Please join the SAH/SCC and Executive Board Member Sian Winship to explore the architectural legacy of Raphael Soriano. On this residential home tour, we will visit the work of the architect dubbed "a romantic technologist" in Esther McCoy's book "The Second Generation." Tickets for this all-day event are $65 for SAH/SCC members and $75 for non-members. The price includes coach transporatation and a box lunch. Capacity is limited and orders will be processed on a first-come, first served basis.

The day-long Coach tour will explore Soriano\'s fascination with post-War technologies and materials, and their effects on his architecture. A former apprentice of Richard Neutra and a Case Study House architect in his wone right, Soriano developed an extensive body of work spanning three decades (1936-1965). This event will provide a rare opportunity to tour several extant residential works around Los Angeles and to discuss the houses with both scholars and Soriano\'s own contemporaries.
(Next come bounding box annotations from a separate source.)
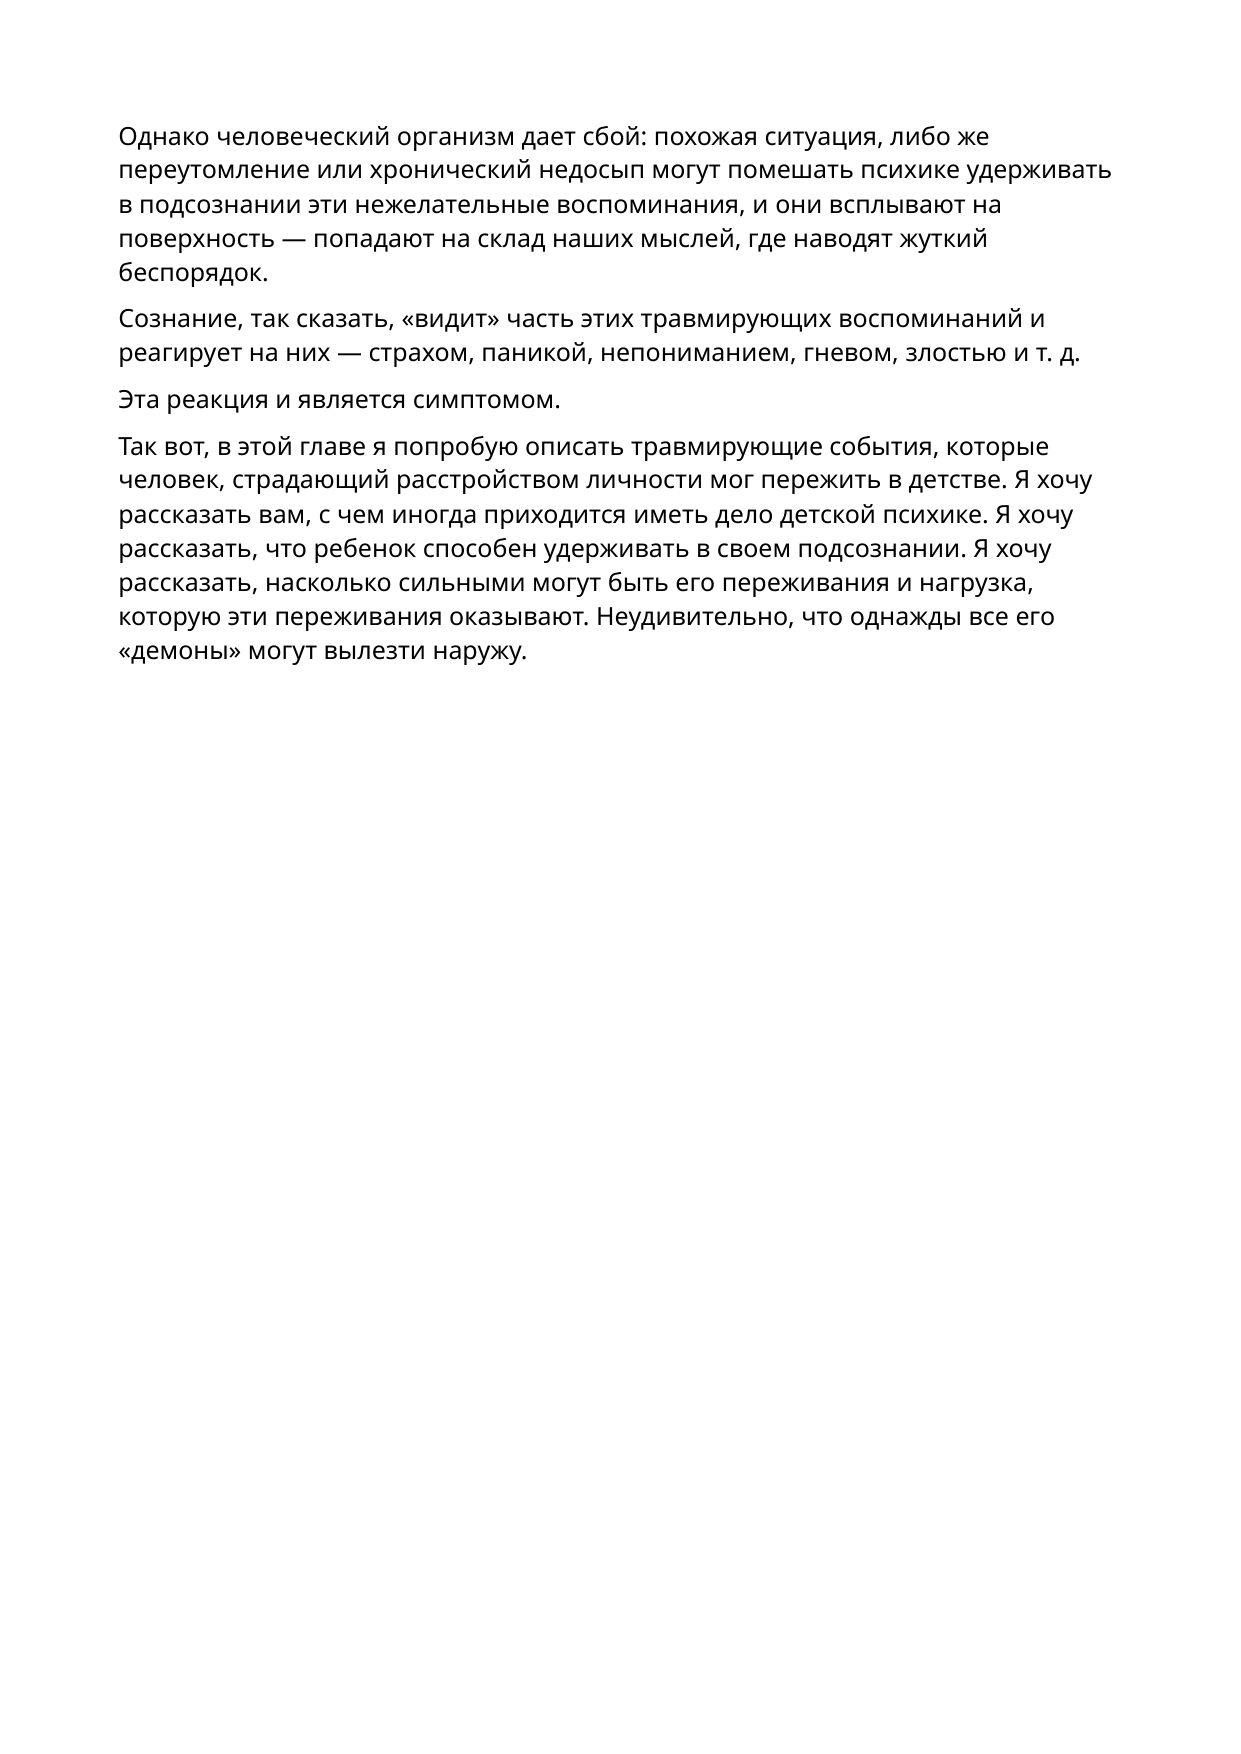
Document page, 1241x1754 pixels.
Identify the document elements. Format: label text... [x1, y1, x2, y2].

text Эта реакция и является симптомом. [118, 382, 1122, 416]
text Так вот, в этой главе я попробую описать травмирующие события, которые человек, страдающий расстройством личности мог пережить в детстве. Я хочу рассказать вам, с чем иногда приходится иметь дело детской психике. Я хочу рассказать, что ребенок способен удерживать в своем подсознании. Я хочу рассказать, насколько сильными могут быть его переживания и нагрузка, которую эти переживания оказывают. Неудивительно, что однажды все его «демоны» могут вылезти наружу. [118, 428, 1122, 667]
text Сознание, так сказать, «видит» часть этих травмирующих воспоминаний и реагирует на них — страхом, паникой, непониманием, гневом, злостью и т. д. [118, 301, 1122, 369]
text Однако человеческий организм дает сбой: похожая ситуация, либо же переутомление или хронический недосып могут помешать психике удерживать в подсознании эти нежелательные воспоминания, и они всплывают на поверхность — попадают на склад наших мыслей, где наводят жуткий беспорядок. [118, 118, 1122, 288]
Tour goers will be joined by Wolfgang Wegener, author of the recently published monograph Raphael Soriano (Phaidon, 2002), who will share his insights on Soriano's full body of work and discuss the architect's pioneering contributions to mid-century modernism. Hilde Marshall, close friend and personal assistant to Soriano, will also be on hand to share her memories of the man and his work.

Several homes will be on the tour, including the Lipetz Residence (1936), Strauss Residence (1941). Ebert Residence (1942), Krause Residence (1949-51) and the Schrage Residence (1952). Visits to additional residences may also be included on the tour.

Throughout his career, Soriano studied technological advances in materials an explored their potential contributions to the built environment. Post-World War II, these explorations came to fruition as he began developing an optimal steel structural system for residential use. Steel as a structural component offers architects the ability to construct longer spans and thinner floor plates, giving them opportunity to create more flexible floor plans. In addition to his pioneering use of steel, Soriano developed new uses for many modern materials including aluminum, plywood, and plastic laminates.

Differentiated from contemporaries Gregory Ain and Harwell Hamilton Harris, Soriano was noted as "the strongest modern purist - the one who worked most faithfully within the stylistic confines of the International Style," according to David Gebhard and Harriette Von Breton in their book "Los Angeles in the Thirties."

Widely hailed by his contemporaries, Soriano's work was included in several national and international architecture exhibitions. The Lipetz Residence was chosen as one of three buildings to be presented in the American Pavilion at the Paris Exposition in 1937. Over his lifetime, Soriano received three national AIA awards, and seven AIA awards from local chapters.